Genomic Profile Test Again Validated for Colon Cancer Recurrence

Barbara Boughton March 1, 2011, Volume 2, Issue 4

The second independent validation study to test the prognostic value of the gene signature test ColoPrint has found that it can effectively identify patients with localized stage II colon cancer at high risk of recurrence. Researchers also found that ColoPrint was the only factor able to indicate the risk for development of distant metastasis with statistical significance. The German study of 135 patients with stage II colon cancer, who were followed for a median of 97 months, was presented at the 2011 Gastrointestinal Cancers Symposium in San Francisco.1

ColoPrint is a microarray-based diagnostic test in which the genetic profiles of colorectal tumors are analyzed for expression of 18 colon cancer recurrence-specific genes. The expression profile of these recurrence-specific genes from a given tumor is compared to those from a reference population. Hundreds of "normal" genes are used to control the quality of each test. In this way, ColoPrint determines a score that indicates whether a patient's tumor is at high or low risk for recurrence.

Study Specifics

Robert Rosenberg, MDIn the German study, investigators examined tumor tissue from patients who underwent surgical resection for stage II colorectal cancer from 1987 to 2003 at the University Hospital in Munich. ColoPrint effectively identified patients at higher risk of recurrence, according to senior author Robert Rosenberg, MD, an Assistant Professor at the University Hospital of the Technical University in Munich, Germany.
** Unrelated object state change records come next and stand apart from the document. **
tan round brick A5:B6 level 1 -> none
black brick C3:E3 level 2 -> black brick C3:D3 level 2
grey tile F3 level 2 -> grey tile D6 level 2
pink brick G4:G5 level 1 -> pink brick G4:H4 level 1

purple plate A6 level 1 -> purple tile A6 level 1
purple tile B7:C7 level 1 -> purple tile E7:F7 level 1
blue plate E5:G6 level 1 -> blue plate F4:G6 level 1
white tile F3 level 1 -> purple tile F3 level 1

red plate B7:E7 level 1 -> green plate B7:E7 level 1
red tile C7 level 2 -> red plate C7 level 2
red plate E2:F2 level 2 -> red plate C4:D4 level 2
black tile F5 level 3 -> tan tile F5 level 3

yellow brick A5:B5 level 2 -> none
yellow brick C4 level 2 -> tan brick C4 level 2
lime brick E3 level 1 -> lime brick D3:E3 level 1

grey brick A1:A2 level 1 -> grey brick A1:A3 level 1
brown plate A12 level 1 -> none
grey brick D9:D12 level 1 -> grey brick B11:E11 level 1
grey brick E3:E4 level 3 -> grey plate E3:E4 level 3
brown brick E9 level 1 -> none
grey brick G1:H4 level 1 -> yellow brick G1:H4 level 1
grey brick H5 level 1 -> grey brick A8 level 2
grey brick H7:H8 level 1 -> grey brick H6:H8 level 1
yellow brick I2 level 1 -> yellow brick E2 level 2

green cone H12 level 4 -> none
Among the 135 patients whose tumors were analyzed, 74% were characterized as low risk, and just 5% experienced a recurrence within 5 years or more. By contrast, 27% of patients in the study received a high-risk score, and 20% within this group experienced a recurrence after 5 years. The 5-year distant metastasis-free survival rate among patients characterized by ColoPrint as low risk was 94.9% and among those identified as high risk was 80.5%. The hazard ratio for distant metastases among high-risk patients was 4.1 when compared to low-risk patients (P = .009).

"Our results confirm previous validation studies on ColoPrint. The test was able to predict the development of distant metastasis in stage II colon cancer patients and those at low risk of recurrence, which facilitates the identification of patients who may not need chemotherapy," Dr. Rosenberg said.

'Compelling Results'

ColoPrint to Predict Colon Cancer RecurrenceWhen the researchers compared the utility of ColoPrint to relevant clinical and histopathologic factors such as age, localization of tumor, grade, tumor stage, MSI status, and number of assessed lymph nodes (as used in the ASCO risk recommendations), the gene signature test was the only prognostic feature significantly associated with development of distant metastasis.

"We used the ASCO recommendations as our guideline, and while these factors indicate a difference in distant metastasis-free survival between patients assessed as having low vs high clinical risk, these parameters did not reach statistical significance," Dr. Rosenberg said.

When the ColoPrint test scores and assessments of ASCO predictive clinical parameters were compared in multivariate analysis, the results were discordant for 50% of patients in the study. "These are very compelling results," Dr. Rosenberg said. "There is certainly overlap between ColoPrint and ASCO results, but still there's a large discordance in identification of high-risk patients," he said.

International Research

ColoPrint was developed by researchers who searched the entire genome for genes that had the highest correlation to a relapse event. The training set was established by three Dutch institutes, led by the Netherlands Cancer Institute, who worked with Agendia, the company that developed ColoPrint and the FDA-approved MammaPrint test for breast cancer recurrence.

An initial clinical validation study on ColoPrint was conducted in Barcelona and recently published in the Journal of Clinical Oncology,2 and a third validation study is currently underway in the United States. The Prospective Analysis of Risk Stratification by ColoPrint study, which will enroll 600 patients with stage II colon cancer from U.S., Asian, and European medical centers, will examine the accuracy of ColoPrint test results in predicting risk of relapse over 3 years compared to clinical prognostic factors. "It will be interesting to see how we might be able to combine ColoPrint results with clinical factors to identify high-risk patients," Dr. Rosenberg said.

"Our aim was to validate the genomic profile developed to identify high-risk patients with stage II colon cancer using ColoPrint, because we believe this group is not very precisely defined," he added. ■

Reference

1. Rosenberg R, Maak M, Simon I, et al: Independent validation of a prognostic genomic profile (ColoPrint) for stage II colon cancer patients. Gastrointestinal Cancers Symposium. Abstract 358. Presented January 22, 2011.

2. Salazar R, Roepman P, Capella G, et al: Gene expression signature to improve prognosis prediction of stage II and III colorectal cancer. J Clin Oncol 29(1):17-24, 2011.

Financial disclosure: No potential conflicts of interest were reported by Robert Rosenberg, MD, and Jennifer Obel, MD.